Série de tâches
1: Réécrivez sous forme de liste le paragraphe du récit de veille auprès d'Henri qui commence par « Je prends ma place », en conservant ses faits principaux.
2: Relevez toutes les indications de posture et de respiration données dans le premier paragraphe du récit de veille auprès d'Henri.
3: Rédigez la suite du récit de veille auprès d'Henri, à partir de sa dernière phrase.

Extrait fourni
###

Je prends ma place, petit à petit. Assise sur une chaise, proche de son lit, pieds bien placés au sol, dos droit, respiration ample et régulière… L’atmosphère dans la chambre se calme. Je m’approche mentalement d’Henri et le sens très présent.

Il se passe comme un dialogue sans paroles entre nous, comme un échange d’énergie, un flux difficile à qualifier. La nuit s’avance, rien ne bouge. Les yeux d’Henri toujours identiques, blancs, aucun mouvement n’est perceptible. Nous avons repris un échange à plusieurs moments, puis il s’éloigne, loin, dans un lieu qui lui appartient, et je sens que sa présence n’est pas là, puis il revient.

###

Données fournies
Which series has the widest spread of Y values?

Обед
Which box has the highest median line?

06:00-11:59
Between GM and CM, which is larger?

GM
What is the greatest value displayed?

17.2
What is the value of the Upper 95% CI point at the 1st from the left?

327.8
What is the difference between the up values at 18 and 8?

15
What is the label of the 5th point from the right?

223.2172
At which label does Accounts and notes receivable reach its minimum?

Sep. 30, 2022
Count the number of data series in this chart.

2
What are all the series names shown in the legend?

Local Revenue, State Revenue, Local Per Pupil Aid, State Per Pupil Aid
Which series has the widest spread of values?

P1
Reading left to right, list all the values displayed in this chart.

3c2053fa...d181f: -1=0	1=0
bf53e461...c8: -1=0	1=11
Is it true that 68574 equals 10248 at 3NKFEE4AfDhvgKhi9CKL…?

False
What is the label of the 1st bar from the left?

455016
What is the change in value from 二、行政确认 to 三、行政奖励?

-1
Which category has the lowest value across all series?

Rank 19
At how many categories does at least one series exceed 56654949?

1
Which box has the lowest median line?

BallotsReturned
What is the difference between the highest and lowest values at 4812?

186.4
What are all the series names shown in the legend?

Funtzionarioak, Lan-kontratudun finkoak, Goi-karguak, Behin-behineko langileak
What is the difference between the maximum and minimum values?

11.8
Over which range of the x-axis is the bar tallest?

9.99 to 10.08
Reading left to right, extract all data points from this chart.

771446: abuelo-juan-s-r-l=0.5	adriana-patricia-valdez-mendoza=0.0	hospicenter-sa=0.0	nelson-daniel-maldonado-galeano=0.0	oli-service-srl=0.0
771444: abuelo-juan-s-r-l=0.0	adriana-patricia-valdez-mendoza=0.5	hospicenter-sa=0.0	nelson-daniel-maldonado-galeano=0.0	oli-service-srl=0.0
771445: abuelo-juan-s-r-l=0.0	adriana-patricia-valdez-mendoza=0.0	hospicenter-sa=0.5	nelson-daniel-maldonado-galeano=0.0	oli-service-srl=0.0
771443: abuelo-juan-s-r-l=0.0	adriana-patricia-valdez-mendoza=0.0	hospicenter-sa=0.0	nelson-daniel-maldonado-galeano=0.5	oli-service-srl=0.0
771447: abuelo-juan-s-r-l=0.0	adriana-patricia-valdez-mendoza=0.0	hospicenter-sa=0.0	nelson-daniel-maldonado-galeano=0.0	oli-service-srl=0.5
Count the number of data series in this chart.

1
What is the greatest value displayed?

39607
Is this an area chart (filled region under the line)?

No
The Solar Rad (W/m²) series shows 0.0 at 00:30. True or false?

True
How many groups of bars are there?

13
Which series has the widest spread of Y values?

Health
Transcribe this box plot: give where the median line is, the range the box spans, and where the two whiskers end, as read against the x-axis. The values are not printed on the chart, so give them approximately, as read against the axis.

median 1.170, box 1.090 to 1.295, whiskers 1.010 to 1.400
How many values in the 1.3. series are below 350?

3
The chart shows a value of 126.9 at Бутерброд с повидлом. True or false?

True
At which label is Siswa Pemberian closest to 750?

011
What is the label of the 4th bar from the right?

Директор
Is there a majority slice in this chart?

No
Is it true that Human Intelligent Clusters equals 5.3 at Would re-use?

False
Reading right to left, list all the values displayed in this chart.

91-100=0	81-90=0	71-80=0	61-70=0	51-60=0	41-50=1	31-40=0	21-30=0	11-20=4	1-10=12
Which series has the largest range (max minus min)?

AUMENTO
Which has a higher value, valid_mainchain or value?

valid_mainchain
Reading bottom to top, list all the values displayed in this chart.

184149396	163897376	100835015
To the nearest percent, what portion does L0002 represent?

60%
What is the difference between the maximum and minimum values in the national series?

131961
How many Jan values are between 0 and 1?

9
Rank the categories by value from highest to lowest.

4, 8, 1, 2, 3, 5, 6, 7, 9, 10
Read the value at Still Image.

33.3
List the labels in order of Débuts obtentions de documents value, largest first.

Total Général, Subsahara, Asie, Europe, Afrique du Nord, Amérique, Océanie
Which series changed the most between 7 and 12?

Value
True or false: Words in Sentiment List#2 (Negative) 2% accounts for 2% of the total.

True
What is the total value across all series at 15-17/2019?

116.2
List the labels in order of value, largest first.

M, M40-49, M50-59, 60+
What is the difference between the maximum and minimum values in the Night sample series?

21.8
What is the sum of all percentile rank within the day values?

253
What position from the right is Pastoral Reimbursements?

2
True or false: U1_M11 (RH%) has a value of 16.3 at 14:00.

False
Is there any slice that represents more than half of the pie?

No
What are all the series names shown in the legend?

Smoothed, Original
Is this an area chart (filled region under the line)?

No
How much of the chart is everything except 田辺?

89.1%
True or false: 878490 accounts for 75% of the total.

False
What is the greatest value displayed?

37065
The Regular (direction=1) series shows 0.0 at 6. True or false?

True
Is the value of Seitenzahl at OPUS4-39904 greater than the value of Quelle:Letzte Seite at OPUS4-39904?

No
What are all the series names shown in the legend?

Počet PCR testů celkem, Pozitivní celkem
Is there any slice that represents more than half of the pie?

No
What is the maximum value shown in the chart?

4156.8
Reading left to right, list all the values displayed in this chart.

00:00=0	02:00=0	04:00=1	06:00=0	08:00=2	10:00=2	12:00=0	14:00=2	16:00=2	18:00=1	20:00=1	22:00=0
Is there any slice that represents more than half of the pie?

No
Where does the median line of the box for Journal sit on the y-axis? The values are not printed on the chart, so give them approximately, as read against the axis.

###

Vos réponses rédigées
1:
- Prise de place progressive.
- Assise sur une chaise, près du lit.
- Pieds bien placés au sol, dos droit.
- Respiration ample et régulière.
- L'atmosphère de la chambre se calme.
- Approche mentale d'Henri, ressenti comme très présent.

2:
- Assise sur une chaise, proche de son lit
- Pieds bien placés au sol
- Dos droit
- Respiration ample et régulière

3:
Voilà ce que j’ai ressenti, ce qui m’a été perceptible dans ou par mon corps … mais en même temps, ne suis-je pas en train d’imaginer tout cela ? N’est-ce pas ma seule pensée qui me fait m’illusionner sur une relation qui n’en est pas une ? Je reste là, avec mes questions. Mais après tout, seul m’importe ce que je perçois et tant pis si cela ne repose sur rien ! J’ai quelque chose à donner à Henri, de l’ordre de la sérénité, de ma respiration tranquille, de mon acceptation. Il a aussi quelque chose à me dire, qu’il est là, sa présence transcende son corps, il y a une relation entre nous. Les heures passent,

Le matin arrivant, je suis très émue au moment de partir, et à son chevet, discrètement, toujours sans paroles, je lui dis : « Merci, courage pour ce qui viendra, au revoir, je suis heureuse de vous avoir connu… »

Et là, lentement, il abaisse les paupières, comme pour me dire (c’est mon interprétation !) : « Merci et au-revoir… »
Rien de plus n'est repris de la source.